Every line of the data below should be printed exactly.

++++ Records for this exercise ++++

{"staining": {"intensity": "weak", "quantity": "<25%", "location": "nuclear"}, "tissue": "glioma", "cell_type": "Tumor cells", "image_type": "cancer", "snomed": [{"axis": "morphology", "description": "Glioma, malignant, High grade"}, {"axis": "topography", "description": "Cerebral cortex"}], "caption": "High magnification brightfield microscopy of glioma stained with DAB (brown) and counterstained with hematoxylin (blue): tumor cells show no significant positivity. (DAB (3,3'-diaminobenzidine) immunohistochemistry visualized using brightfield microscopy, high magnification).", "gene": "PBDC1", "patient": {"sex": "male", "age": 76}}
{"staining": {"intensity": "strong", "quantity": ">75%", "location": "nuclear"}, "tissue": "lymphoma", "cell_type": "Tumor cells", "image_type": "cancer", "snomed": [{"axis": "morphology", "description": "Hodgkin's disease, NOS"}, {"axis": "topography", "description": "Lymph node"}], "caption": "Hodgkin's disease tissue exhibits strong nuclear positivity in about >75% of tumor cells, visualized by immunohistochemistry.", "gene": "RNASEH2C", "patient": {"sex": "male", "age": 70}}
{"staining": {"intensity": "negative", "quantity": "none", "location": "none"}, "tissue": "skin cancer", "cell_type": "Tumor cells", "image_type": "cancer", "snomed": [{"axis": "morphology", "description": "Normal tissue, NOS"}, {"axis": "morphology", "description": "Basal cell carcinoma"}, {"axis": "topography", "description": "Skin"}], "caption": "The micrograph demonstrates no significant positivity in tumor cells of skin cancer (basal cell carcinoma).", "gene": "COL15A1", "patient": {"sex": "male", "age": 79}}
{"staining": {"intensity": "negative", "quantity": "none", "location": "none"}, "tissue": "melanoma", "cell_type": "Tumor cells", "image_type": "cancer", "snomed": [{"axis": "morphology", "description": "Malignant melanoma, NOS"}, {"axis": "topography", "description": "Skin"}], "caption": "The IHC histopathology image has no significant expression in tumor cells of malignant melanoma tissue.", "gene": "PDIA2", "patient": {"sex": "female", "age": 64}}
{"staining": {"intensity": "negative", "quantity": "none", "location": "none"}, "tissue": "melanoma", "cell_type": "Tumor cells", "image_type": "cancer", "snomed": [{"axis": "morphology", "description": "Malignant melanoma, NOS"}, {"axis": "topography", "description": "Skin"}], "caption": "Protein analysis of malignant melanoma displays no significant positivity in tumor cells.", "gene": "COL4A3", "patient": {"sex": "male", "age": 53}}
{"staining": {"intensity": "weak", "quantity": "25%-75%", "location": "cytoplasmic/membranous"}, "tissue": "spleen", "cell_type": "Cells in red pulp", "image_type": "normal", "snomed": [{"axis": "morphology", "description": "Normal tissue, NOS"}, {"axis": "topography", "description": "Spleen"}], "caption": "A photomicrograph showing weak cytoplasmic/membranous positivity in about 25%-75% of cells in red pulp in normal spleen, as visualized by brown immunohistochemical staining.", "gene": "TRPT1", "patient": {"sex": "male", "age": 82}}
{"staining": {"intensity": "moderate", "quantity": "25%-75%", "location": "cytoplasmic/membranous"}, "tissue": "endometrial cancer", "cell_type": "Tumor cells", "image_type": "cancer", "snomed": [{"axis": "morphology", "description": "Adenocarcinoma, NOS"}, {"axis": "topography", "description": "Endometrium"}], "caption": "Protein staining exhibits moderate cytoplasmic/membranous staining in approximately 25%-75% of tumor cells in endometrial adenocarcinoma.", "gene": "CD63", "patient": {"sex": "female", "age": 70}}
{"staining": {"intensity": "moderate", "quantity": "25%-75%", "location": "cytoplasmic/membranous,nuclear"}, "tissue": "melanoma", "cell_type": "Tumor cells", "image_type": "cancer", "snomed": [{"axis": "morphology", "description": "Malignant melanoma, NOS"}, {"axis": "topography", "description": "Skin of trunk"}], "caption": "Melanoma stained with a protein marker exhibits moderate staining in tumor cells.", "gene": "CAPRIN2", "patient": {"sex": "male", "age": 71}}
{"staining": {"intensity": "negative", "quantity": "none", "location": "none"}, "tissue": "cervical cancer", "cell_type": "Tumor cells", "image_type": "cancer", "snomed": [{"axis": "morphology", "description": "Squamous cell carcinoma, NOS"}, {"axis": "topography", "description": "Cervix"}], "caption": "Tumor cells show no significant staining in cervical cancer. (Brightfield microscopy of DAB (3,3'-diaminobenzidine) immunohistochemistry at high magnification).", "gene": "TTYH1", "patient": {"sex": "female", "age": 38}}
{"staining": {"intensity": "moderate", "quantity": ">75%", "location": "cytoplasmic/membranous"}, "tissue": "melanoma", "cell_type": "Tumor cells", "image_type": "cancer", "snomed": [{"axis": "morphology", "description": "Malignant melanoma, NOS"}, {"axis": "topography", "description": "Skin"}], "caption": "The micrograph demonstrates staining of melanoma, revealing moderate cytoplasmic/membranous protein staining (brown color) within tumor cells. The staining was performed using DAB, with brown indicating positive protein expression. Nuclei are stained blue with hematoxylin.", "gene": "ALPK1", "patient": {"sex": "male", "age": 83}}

++++

Output of the exercise
{"staining": {"intensity": "weak", "quantity": "<25%", "location": "nuclear"}, "tissue": "glioma", "cell_type": "Tumor cells", "image_type": "cancer", "snomed": [{"axis": "morphology", "description": "Glioma, malignant, High grade"}, {"axis": "topography", "description": "Cerebral cortex"}], "caption": "High magnification brightfield microscopy of glioma stained with DAB (brown) and counterstained with hematoxylin (blue): tumor cells show no significant positivity. (DAB (3,3'-diaminobenzidine) immunohistochemistry visualized using brightfield microscopy, high magnification).", "gene": "PBDC1", "patient": {"sex": "male", "age": 76}}
{"staining": {"intensity": "strong", "quantity": ">75%", "location": "nuclear"}, "tissue": "lymphoma", "cell_type": "Tumor cells", "image_type": "cancer", "snomed": [{"axis": "morphology", "description": "Hodgkin's disease, NOS"}, {"axis": "topography", "description": "Lymph node"}], "caption": "Hodgkin's disease tissue exhibits strong nuclear positivity in about >75% of tumor cells, visualized by immunohistochemistry.", "gene": "RNASEH2C", "patient": {"sex": "male", "age": 70}}
{"staining": {"intensity": "negative", "quantity": "none", "location": "none"}, "tissue": "skin cancer", "cell_type": "Tumor cells", "image_type": "cancer", "snomed": [{"axis": "morphology", "description": "Normal tissue, NOS"}, {"axis": "morphology", "description": "Basal cell carcinoma"}, {"axis": "topography", "description": "Skin"}], "caption": "The micrograph demonstrates no significant positivity in tumor cells of skin cancer (basal cell carcinoma).", "gene": "COL15A1", "patient": {"sex": "male", "age": 79}}
{"staining": {"intensity": "negative", "quantity": "none", "location": "none"}, "tissue": "melanoma", "cell_type": "Tumor cells", "image_type": "cancer", "snomed": [{"axis": "morphology", "description": "Malignant melanoma, NOS"}, {"axis": "topography", "description": "Skin"}], "caption": "The IHC histopathology image has no significant expression in tumor cells of malignant melanoma tissue.", "gene": "PDIA2", "patient": {"sex": "female", "age": 64}}
{"staining": {"intensity": "negative", "quantity": "none", "location": "none"}, "tissue": "melanoma", "cell_type": "Tumor cells", "image_type": "cancer", "snomed": [{"axis": "morphology", "description": "Malignant melanoma, NOS"}, {"axis": "topography", "description": "Skin"}], "caption": "Protein analysis of malignant melanoma displays no significant positivity in tumor cells.", "gene": "COL4A3", "patient": {"sex": "male", "age": 53}}
{"staining": {"intensity": "weak", "quantity": "25%-75%", "location": "cytoplasmic/membranous"}, "tissue": "spleen", "cell_type": "Cells in red pulp", "image_type": "normal", "snomed": [{"axis": "morphology", "description": "Normal tissue, NOS"}, {"axis": "topography", "description": "Spleen"}], "caption": "A photomicrograph showing weak cytoplasmic/membranous positivity in about 25%-75% of cells in red pulp in normal spleen, as visualized by brown immunohistochemical staining.", "gene": "TRPT1", "patient": {"sex": "male", "age": 82}}
{"staining": {"intensity": "moderate", "quantity": "25%-75%", "location": "cytoplasmic/membranous"}, "tissue": "endometrial cancer", "cell_type": "Tumor cells", "image_type": "cancer", "snomed": [{"axis": "morphology", "description": "Adenocarcinoma, NOS"}, {"axis": "topography", "description": "Endometrium"}], "caption": "Protein staining exhibits moderate cytoplasmic/membranous staining in approximately 25%-75% of tumor cells in endometrial adenocarcinoma.", "gene": "CD63", "patient": {"sex": "female", "age": 70}}
{"staining": {"intensity": "moderate", "quantity": "25%-75%", "location": "cytoplasmic/membranous,nuclear"}, "tissue": "melanoma", "cell_type": "Tumor cells", "image_type": "cancer", "snomed": [{"axis": "morphology", "description": "Malignant melanoma, NOS"}, {"axis": "topography", "description": "Skin of trunk"}], "caption": "Melanoma stained with a protein marker exhibits moderate staining in tumor cells.", "gene": "CAPRIN2", "patient": {"sex": "male", "age": 71}}
{"staining": {"intensity": "negative", "quantity": "none", "location": "none"}, "tissue": "cervical cancer", "cell_type": "Tumor cells", "image_type": "cancer", "snomed": [{"axis": "morphology", "description": "Squamous cell carcinoma, NOS"}, {"axis": "topography", "description": "Cervix"}], "caption": "Tumor cells show no significant staining in cervical cancer. (Brightfield microscopy of DAB (3,3'-diaminobenzidine) immunohistochemistry at high magnification).", "gene": "TTYH1", "patient": {"sex": "female", "age": 38}}
{"staining": {"intensity": "moderate", "quantity": ">75%", "location": "cytoplasmic/membranous"}, "tissue": "melanoma", "cell_type": "Tumor cells", "image_type": "cancer", "snomed": [{"axis": "morphology", "description": "Malignant melanoma, NOS"}, {"axis": "topography", "description": "Skin"}], "caption": "The micrograph demonstrates staining of melanoma, revealing moderate cytoplasmic/membranous protein staining (brown color) within tumor cells. The staining was performed using DAB, with brown indicating positive protein expression. Nuclei are stained blue with hematoxylin.", "gene": "ALPK1", "patient": {"sex": "male", "age": 83}}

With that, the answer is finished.